O escritor, comentador, investigador e antigo inspetor da Polícia Judiciária recordou numa entrevista intimista conduzida por Cristina Ferreira e Cláudio Ramos um dos momentos mais marcantes da sua vida, aquele em que a saúde lhe pregou um grande susto.
Moita Flores teve em 2022 uma paragem cardíaca provocada por um enfarte.
"Só tive consciência do que me acontece quando saí do hospital, até lá julgo que era a luta pela sobrevivência", confessou, explicando que não teve qualquer sintoma do enfarte e nem tinha predisposição genética para tal - apesar de fumar muito.
"Ainda por cima foi de uma forma espetacular, isto acontece na Feira do Livro [de Lisboa]", recordou, dando detalhes de como tudo aconteceu.
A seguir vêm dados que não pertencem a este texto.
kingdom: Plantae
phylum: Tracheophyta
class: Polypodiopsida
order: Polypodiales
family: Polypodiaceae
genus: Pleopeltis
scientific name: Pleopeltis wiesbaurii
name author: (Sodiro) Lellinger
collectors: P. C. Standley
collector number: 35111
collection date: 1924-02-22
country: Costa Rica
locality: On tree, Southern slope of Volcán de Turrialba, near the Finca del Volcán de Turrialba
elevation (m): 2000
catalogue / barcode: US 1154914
"Antes de entrar na Feira do Livro fui comer uma fartura, para estar bem disposto. Entrei na Feira do Livro, acho que assinei dois autógrafos e caí para o colo da minha editora, que estava sentada ao meu lado. Sem nenhuma dor, sem nada que fizesse supor que ia ficar doente."
Por sorte, estavam no local três médicos que o "salvaram". Um destes profissionais de saúde era mesmo cardiologista.
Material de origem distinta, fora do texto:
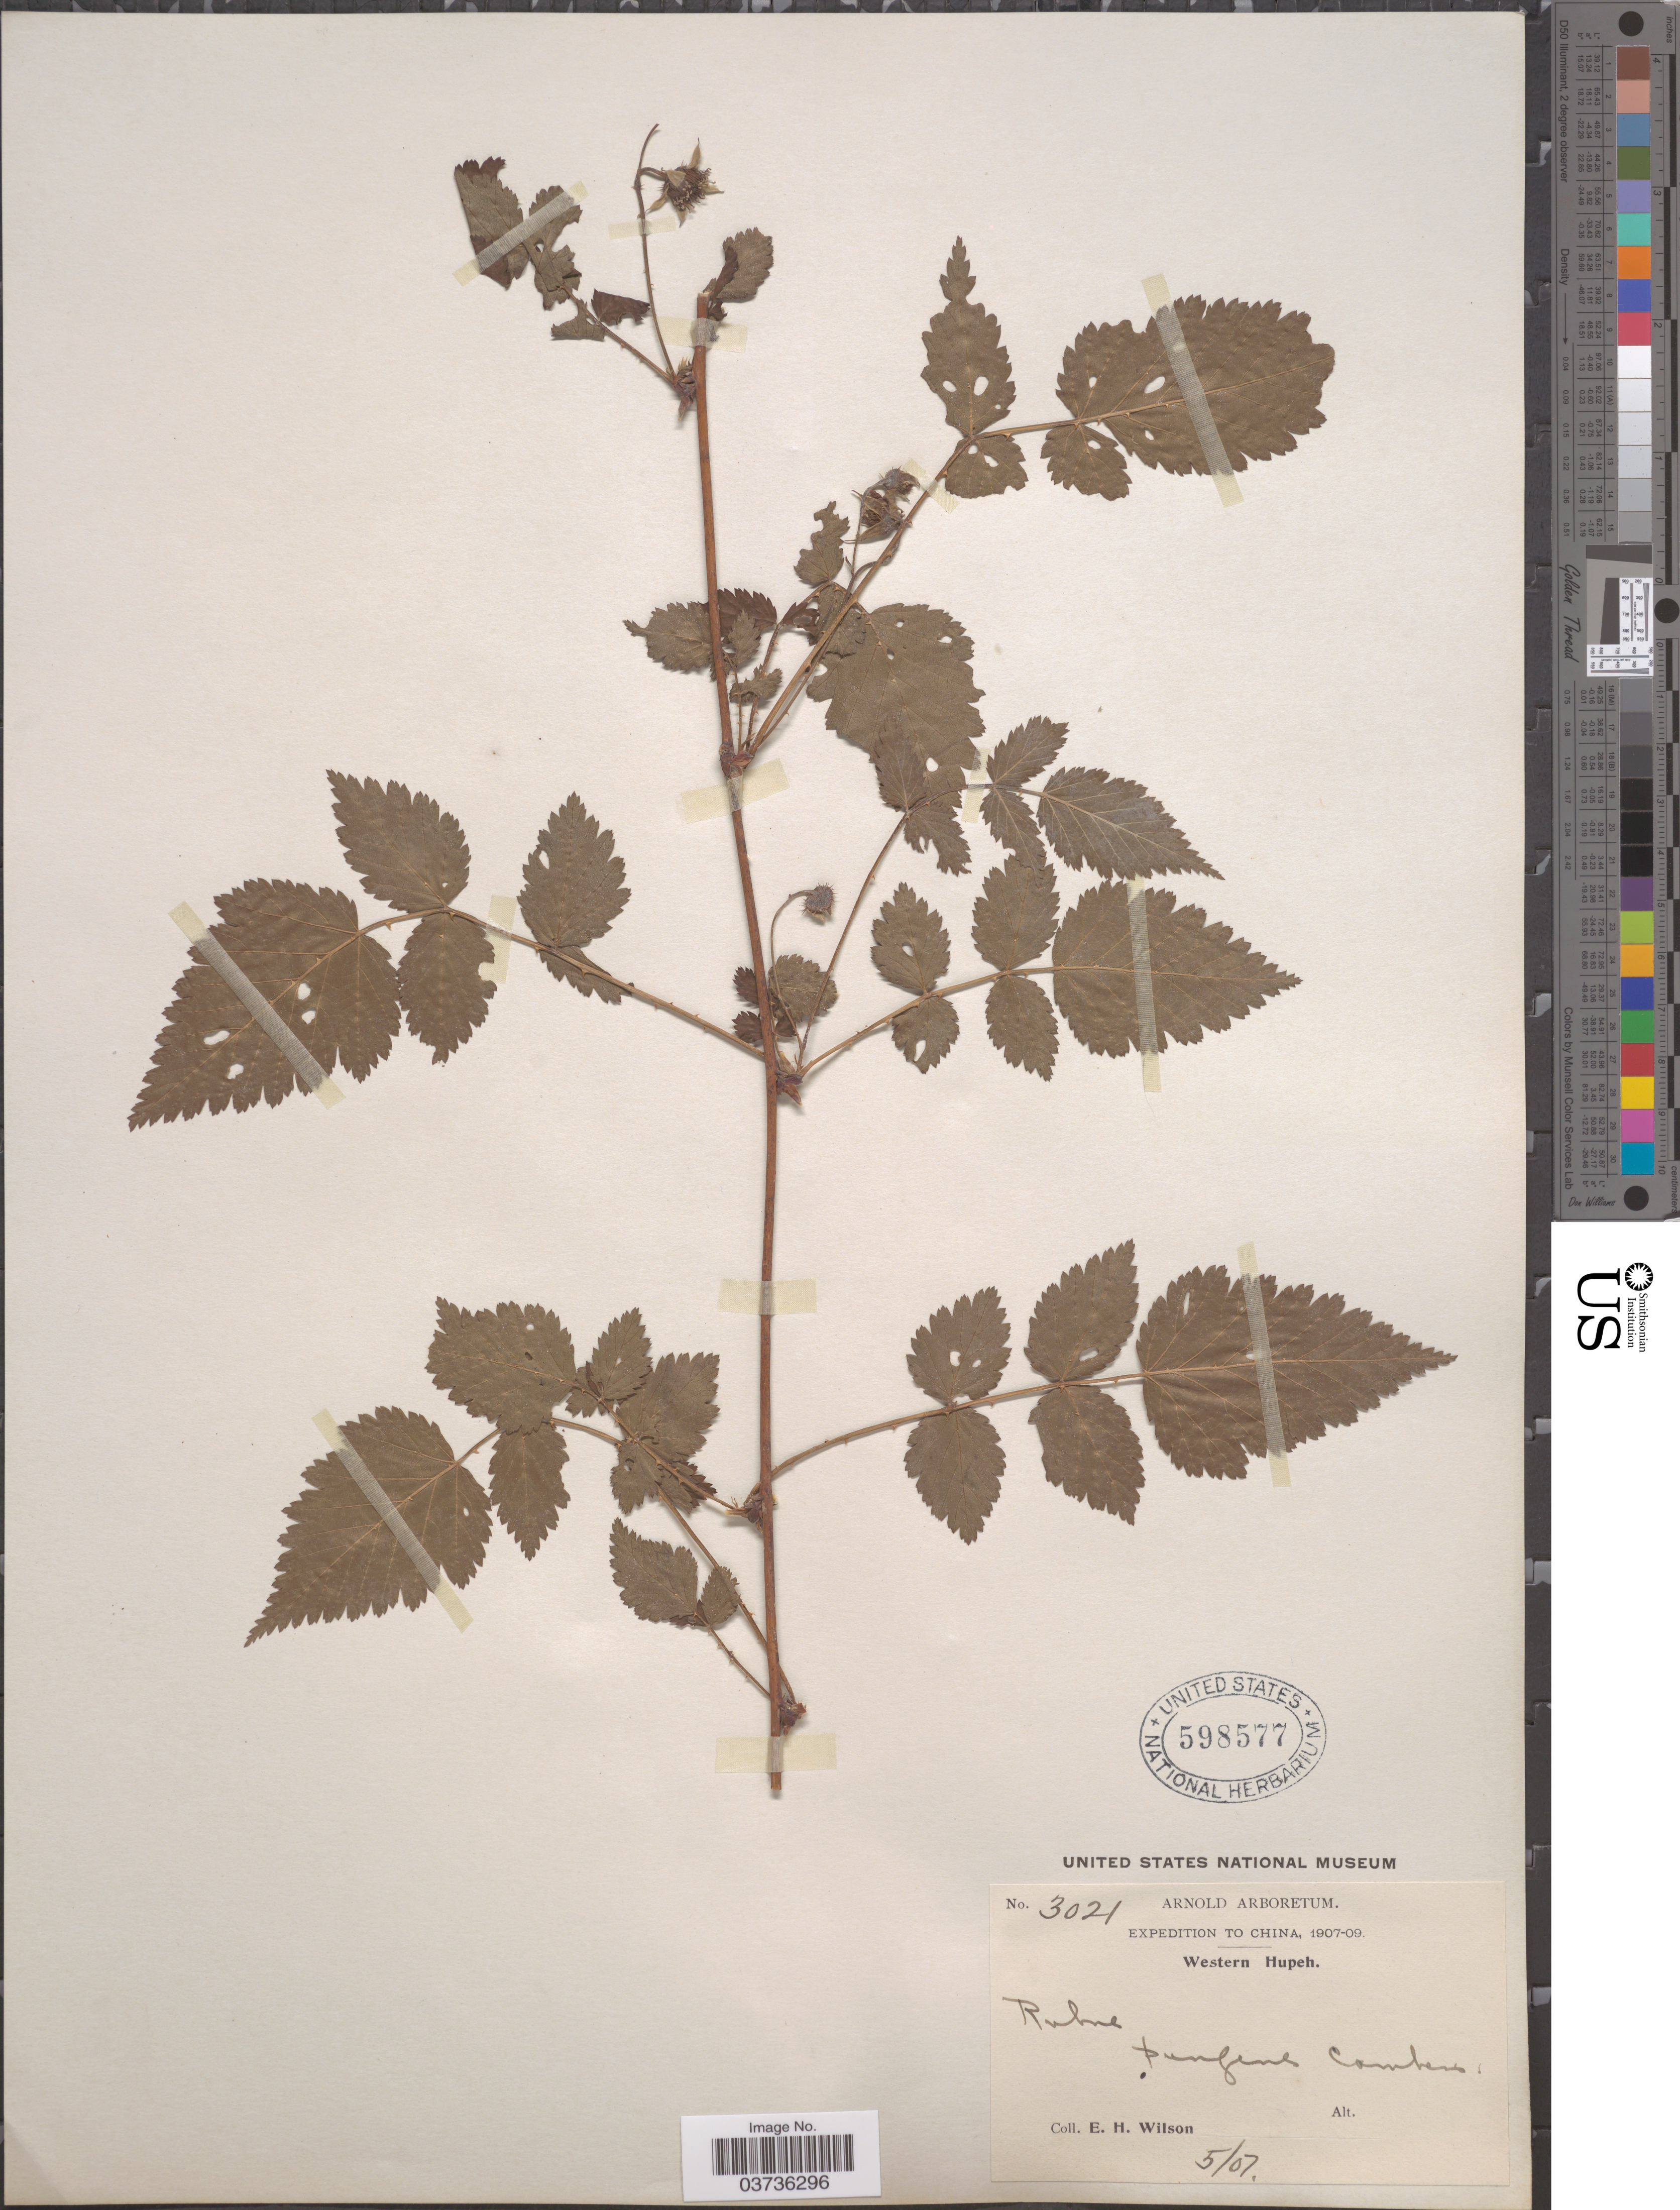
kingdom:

"Eu estava morto, estive morto vários minutos. E foi ele [o médico cardiologista] a correr salvar-me, com a mulher que também e médica e uma outra médica que também estava no stand [da feira do livro]", recordou o escritor, que esteve em paragem cardiorrespiratória durante "quase sete minutos".
Francisco Moita Flores, importa referir, esteve no programa "Dois às 10" para promover o seu novo livro. "Sangue e Silêncio no Poço dos Negros" é o nome da obra, o segundo policial do antigo inspetor da Polícia Judiciária.